**WHAT THE TASK ASKS:**
Below are some records; quote exactly the lines from the one that contains "44: (766, 674)" through the one that contains "66: (822, 696)", inclusive, and no others.

**DATA LISTING:**
Segment Open

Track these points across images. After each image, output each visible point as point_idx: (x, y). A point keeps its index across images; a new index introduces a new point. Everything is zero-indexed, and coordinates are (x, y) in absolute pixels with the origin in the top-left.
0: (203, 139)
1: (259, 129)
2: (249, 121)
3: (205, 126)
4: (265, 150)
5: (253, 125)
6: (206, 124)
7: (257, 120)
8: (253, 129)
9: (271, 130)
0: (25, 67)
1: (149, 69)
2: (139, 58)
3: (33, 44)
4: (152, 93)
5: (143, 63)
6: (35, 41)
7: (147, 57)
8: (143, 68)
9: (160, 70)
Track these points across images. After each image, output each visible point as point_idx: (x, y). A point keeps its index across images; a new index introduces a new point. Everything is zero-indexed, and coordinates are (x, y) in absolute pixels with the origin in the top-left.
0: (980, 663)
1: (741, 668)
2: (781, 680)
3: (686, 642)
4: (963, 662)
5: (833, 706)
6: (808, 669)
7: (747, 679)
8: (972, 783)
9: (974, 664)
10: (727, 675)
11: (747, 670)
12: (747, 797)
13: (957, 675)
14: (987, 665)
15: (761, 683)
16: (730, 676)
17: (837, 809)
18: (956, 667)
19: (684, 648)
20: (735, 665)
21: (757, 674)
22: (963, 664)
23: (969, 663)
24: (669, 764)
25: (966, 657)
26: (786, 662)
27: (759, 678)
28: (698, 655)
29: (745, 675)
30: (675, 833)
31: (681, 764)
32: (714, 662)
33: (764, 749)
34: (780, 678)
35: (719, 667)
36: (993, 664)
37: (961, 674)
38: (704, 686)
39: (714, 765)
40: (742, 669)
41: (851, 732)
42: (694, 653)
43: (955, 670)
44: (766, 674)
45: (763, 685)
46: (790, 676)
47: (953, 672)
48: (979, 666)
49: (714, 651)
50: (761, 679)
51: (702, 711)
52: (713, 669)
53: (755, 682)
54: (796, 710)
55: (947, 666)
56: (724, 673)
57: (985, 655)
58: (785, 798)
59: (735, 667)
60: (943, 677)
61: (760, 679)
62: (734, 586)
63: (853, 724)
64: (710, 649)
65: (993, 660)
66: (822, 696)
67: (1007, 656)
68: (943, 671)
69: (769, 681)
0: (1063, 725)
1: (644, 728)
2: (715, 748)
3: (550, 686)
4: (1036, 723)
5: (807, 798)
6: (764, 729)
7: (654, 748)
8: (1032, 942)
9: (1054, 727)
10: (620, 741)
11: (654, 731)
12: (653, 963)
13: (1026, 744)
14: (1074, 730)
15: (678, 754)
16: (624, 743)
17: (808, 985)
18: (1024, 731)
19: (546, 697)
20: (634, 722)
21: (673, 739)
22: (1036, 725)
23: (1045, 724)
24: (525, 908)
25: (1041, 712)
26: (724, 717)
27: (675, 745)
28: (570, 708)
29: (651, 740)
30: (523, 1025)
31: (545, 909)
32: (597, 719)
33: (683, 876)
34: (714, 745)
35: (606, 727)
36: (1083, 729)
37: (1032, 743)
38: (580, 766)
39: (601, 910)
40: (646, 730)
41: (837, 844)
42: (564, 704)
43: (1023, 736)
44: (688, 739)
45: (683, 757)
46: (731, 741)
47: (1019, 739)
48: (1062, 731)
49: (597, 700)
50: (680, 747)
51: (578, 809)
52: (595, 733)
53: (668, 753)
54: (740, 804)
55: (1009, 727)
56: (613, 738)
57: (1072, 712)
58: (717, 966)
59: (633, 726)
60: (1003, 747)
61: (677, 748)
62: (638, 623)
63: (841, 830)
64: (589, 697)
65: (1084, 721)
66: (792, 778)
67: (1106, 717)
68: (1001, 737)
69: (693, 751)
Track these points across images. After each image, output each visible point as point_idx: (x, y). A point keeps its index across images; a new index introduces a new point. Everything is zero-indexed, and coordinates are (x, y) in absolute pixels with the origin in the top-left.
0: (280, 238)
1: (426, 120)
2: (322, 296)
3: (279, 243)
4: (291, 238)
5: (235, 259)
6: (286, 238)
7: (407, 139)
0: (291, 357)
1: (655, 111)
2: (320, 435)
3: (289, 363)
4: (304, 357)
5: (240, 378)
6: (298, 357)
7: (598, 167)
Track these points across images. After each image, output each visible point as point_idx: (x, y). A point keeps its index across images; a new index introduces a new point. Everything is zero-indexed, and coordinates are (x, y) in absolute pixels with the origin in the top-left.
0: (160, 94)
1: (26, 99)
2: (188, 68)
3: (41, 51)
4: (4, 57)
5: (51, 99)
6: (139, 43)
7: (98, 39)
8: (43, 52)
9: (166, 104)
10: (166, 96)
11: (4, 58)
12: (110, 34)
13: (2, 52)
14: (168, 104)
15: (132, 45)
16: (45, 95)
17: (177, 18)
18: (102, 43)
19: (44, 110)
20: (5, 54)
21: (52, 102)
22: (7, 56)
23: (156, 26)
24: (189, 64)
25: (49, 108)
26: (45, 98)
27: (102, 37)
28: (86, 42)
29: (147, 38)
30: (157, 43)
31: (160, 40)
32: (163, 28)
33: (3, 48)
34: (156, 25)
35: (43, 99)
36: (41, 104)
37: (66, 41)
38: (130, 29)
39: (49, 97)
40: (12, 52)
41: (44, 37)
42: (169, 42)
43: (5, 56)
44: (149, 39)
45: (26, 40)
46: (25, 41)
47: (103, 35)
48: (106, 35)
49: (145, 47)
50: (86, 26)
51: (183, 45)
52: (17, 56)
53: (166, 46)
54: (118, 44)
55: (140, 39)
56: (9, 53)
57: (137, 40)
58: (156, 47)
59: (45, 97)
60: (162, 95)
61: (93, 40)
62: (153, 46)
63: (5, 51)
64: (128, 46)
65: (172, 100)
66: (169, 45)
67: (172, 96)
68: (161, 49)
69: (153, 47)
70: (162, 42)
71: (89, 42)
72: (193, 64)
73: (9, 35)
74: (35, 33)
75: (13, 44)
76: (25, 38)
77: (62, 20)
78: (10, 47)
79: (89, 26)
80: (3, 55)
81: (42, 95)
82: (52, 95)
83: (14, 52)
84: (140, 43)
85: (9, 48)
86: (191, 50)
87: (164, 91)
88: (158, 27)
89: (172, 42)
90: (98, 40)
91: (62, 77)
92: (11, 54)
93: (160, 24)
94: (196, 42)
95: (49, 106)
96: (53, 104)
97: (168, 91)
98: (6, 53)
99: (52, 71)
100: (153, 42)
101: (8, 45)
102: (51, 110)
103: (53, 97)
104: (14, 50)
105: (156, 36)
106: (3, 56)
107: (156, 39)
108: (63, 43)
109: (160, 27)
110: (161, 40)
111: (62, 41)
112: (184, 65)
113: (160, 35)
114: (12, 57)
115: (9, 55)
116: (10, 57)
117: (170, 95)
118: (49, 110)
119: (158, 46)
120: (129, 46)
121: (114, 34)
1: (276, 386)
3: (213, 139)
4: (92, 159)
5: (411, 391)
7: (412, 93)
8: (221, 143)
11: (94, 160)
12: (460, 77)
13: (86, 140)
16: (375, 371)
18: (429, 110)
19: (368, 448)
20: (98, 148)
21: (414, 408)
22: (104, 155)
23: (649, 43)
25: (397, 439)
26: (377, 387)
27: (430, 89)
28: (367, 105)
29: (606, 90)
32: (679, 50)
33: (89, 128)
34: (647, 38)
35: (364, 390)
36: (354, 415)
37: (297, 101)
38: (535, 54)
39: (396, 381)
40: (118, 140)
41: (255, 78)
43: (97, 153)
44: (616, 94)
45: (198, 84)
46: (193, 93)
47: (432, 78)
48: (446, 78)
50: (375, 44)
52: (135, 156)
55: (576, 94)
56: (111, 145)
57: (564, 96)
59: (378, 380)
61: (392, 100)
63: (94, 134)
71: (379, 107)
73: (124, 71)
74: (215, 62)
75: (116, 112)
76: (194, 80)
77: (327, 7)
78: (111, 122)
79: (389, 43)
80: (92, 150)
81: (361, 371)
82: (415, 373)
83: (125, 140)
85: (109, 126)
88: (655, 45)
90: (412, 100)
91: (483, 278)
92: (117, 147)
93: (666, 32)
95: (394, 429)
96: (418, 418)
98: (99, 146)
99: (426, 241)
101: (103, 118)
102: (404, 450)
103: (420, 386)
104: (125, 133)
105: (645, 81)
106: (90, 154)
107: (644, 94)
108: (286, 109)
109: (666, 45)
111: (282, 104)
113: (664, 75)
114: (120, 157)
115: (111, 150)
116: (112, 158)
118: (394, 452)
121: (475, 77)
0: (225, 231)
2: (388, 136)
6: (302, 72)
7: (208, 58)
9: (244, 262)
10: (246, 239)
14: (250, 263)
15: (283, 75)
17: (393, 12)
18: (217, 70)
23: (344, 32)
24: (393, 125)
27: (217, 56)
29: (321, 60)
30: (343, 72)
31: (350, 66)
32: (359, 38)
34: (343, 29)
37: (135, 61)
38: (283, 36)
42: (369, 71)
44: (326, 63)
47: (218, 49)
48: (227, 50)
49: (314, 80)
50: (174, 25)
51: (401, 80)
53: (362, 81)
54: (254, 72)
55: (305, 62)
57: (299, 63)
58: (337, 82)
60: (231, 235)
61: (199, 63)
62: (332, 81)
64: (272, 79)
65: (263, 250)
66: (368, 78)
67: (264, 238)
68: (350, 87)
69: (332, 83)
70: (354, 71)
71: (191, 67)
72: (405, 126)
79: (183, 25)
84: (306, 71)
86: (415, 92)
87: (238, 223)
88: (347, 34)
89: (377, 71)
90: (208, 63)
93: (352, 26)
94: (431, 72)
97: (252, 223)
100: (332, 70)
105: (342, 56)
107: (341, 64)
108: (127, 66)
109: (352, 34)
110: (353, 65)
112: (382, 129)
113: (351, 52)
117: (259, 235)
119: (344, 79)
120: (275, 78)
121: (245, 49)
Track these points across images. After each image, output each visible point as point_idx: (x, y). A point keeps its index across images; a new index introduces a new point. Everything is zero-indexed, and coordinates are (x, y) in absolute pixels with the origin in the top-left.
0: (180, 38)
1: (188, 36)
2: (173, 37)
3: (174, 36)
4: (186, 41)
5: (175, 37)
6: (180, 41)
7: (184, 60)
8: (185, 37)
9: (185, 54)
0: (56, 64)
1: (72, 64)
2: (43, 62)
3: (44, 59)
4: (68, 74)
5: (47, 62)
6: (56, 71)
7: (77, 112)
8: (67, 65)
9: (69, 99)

Segment Closed

**SOLUTION TO THE EXERCISE:**
44: (766, 674)
45: (763, 685)
46: (790, 676)
47: (953, 672)
48: (979, 666)
49: (714, 651)
50: (761, 679)
51: (702, 711)
52: (713, 669)
53: (755, 682)
54: (796, 710)
55: (947, 666)
56: (724, 673)
57: (985, 655)
58: (785, 798)
59: (735, 667)
60: (943, 677)
61: (760, 679)
62: (734, 586)
63: (853, 724)
64: (710, 649)
65: (993, 660)
66: (822, 696)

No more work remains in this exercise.